Hacker News new | ask | show | jobs
by rglullis 318 days ago
Uh, the author got so close to make the same realization I had while working on a project [0] for the Wikimedia Foundation: we wouldn't need search engines if we had better tooling to query semantic databases like wikidata.

However, the thing that the author might be missing is that the semantic web exists. [1] The problem is that the tools that we can use to access it are not being developed by Big Tech. Remember Freebase? Remember that Google could have easily kept it around but decided to fold it and shoved it into the structured query results? That's because Google is not interested in "organizing the world's information and make it universally accessible" unless it is done in a way that it can justify itself into being the data broker.

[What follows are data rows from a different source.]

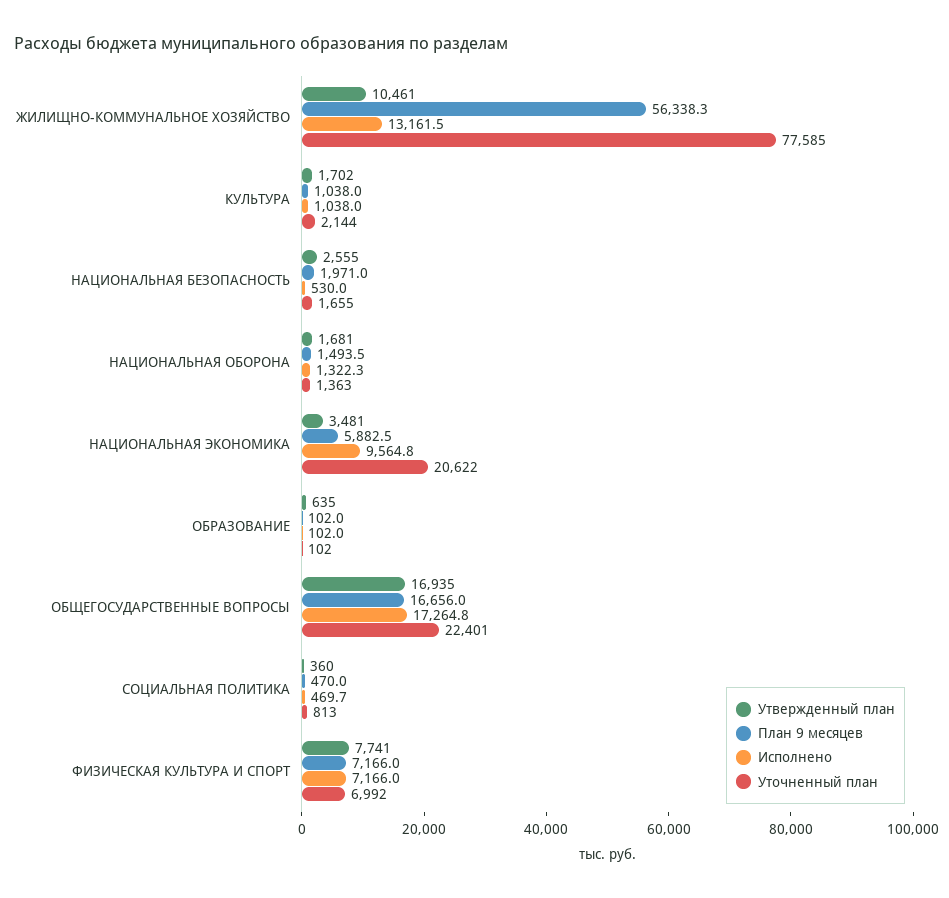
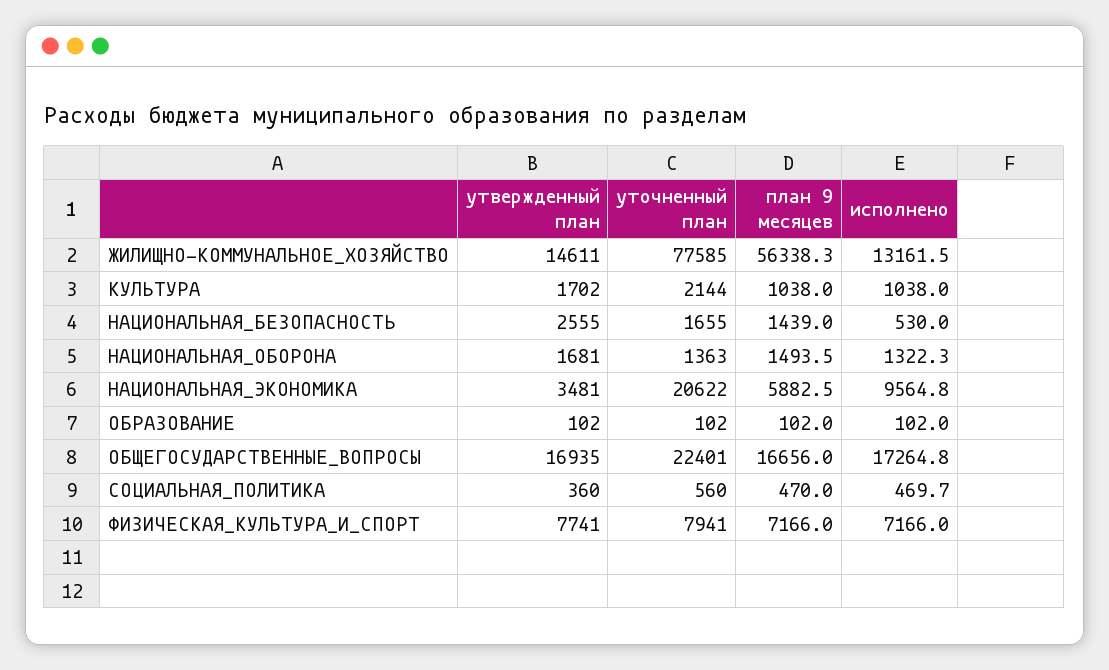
  {
    "Утвержденный план": {
-     "ЖИЛИЩНО-КОММУНАЛЬНОЕ ХОЗЯЙСТВО": 10461,
+     "ЖИЛИЩНО-КОММУНАЛЬНОЕ ХОЗЯЙСТВО": 14611,
      "КУЛЬТУРА": 1702,
      "НАЦИОНАЛЬНАЯ БЕЗОПАСНОСТЬ": 2555,
      "НАЦИОНАЛЬНАЯ ОБОРОНА": 1681,
      "НАЦИОНАЛЬНАЯ ЭКОНОМИКА": 3481,
-     "ОБРАЗОВАНИЕ": 635,
+     "ОБРАЗОВАНИЕ": 102,
      "ОБЩЕГОСУДАРСТВЕННЫЕ ВОПРОСЫ": 16935,
      "СОЦИАЛЬНАЯ ПОЛИТИКА": 360,
      "ФИЗИЧЕСКАЯ КУЛЬТУРА И СПОРТ": 7741
    },
    "План 9 месяцев": {
      "ЖИЛИЩНО-КОММУНАЛЬНОЕ ХОЗЯЙСТВО": 56338.3,
      "КУЛЬТУРА": 1038,
-     "НАЦИОНАЛЬНАЯ БЕЗОПАСНОСТЬ": 1971,
+     "НАЦИОНАЛЬНАЯ БЕЗОПАСНОСТЬ": 1439,
      "НАЦИОНАЛЬНАЯ ОБОРОНА": 1493.5,
      "НАЦИОНАЛЬНАЯ ЭКОНОМИКА": 5882.5,
      "ОБРАЗОВАНИЕ": 102,
      "ОБЩЕГОСУДАРСТВЕННЫЕ ВОПРОСЫ": 16656,
      "СОЦИАЛЬНАЯ ПОЛИТИКА": 470,
      "ФИЗИЧЕСКАЯ КУЛЬТУРА И СПОРТ": 7166
    },
    "Исполнено": {
      "ЖИЛИЩНО-КОММУНАЛЬНОЕ ХОЗЯЙСТВО": 13161.5,
      "КУЛЬТУРА": 1038,
      "НАЦИОНАЛЬНАЯ БЕЗОПАСНОСТЬ": 530,
      "НАЦИОНАЛЬНАЯ ОБОРОНА": 1322.3,
      "НАЦИОНАЛЬНАЯ ЭКОНОМИКА": 9564.8,
      "ОБРАЗОВАНИЕ": 102,
      "ОБЩЕГОСУДАРСТВЕННЫЕ ВОПРОСЫ": 17264.8,
      "СОЦИАЛЬНАЯ ПОЛИТИКА": 469.7,
      "ФИЗИЧЕСКАЯ КУЛЬТУРА И СПОРТ": 7166
    },
    "Уточненный план": {
      "ЖИЛИЩНО-КОММУНАЛЬНОЕ ХОЗЯЙСТВО": 77585,
      "КУЛЬТУРА": 2144,
      "НАЦИОНАЛЬНАЯ БЕЗОПАСНОСТЬ": 1655,
      "НАЦИОНАЛЬНАЯ ОБОРОНА": 1363,
      "НАЦИОНАЛЬНАЯ ЭКОНОМИКА": 20622,
      "ОБРАЗОВАНИЕ": 102,
      "ОБЩЕГОСУДАРСТВЕННЫЕ ВОПРОСЫ": 22401,
-     "СОЦИАЛЬНАЯ ПОЛИТИКА": 813,
+     "СОЦИАЛЬНАЯ ПОЛИТИКА": 560,
-     "ФИЗИЧЕСКАЯ КУЛЬТУРА И СПОРТ": 6992
+     "ФИЗИЧЕСКАЯ КУЛЬТУРА И СПОРТ": 7941
    }
  }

I'm completely out of time or energy for any side project at the moment, but if someone wants to steal my idea: please take a llm model and fine tune so that it can take any question and turn it into a SparQL query for Wikidata. Also, make a web crawler that reads the page and turns into a set of RDF triples or QuickStatements for any new facts that are presented. This would effectively be the "ultimate information organizer" and could potentially replace Wikidata as most people's entry page of the internet.

[0]: https://meta.wikimedia.org/wiki/QuickStatements_3.0

[1] https://guides.library.ucla.edu/semantic-web/datasets

2 comments

DBpedia Spotlight and entity-fishing already do something similar to your idea - they extract structured data from text and link to knowledge bases. Combining these with LLM-based query translation to SPARQL could indeed bridge the gap between semantic web's structure and natural language interfaces.
ChatGPT etc does an OK job at SPARQL generation. Try something like "generate a list of all supermarkets, including websites, country, description" and you get usable queries out.

In a much, much more limited way, this is what I was dabbling with with alltheprices - queries to pull data from wikidata, crawling sites to pull out the schema.org Product and offers, and publish the aggregate.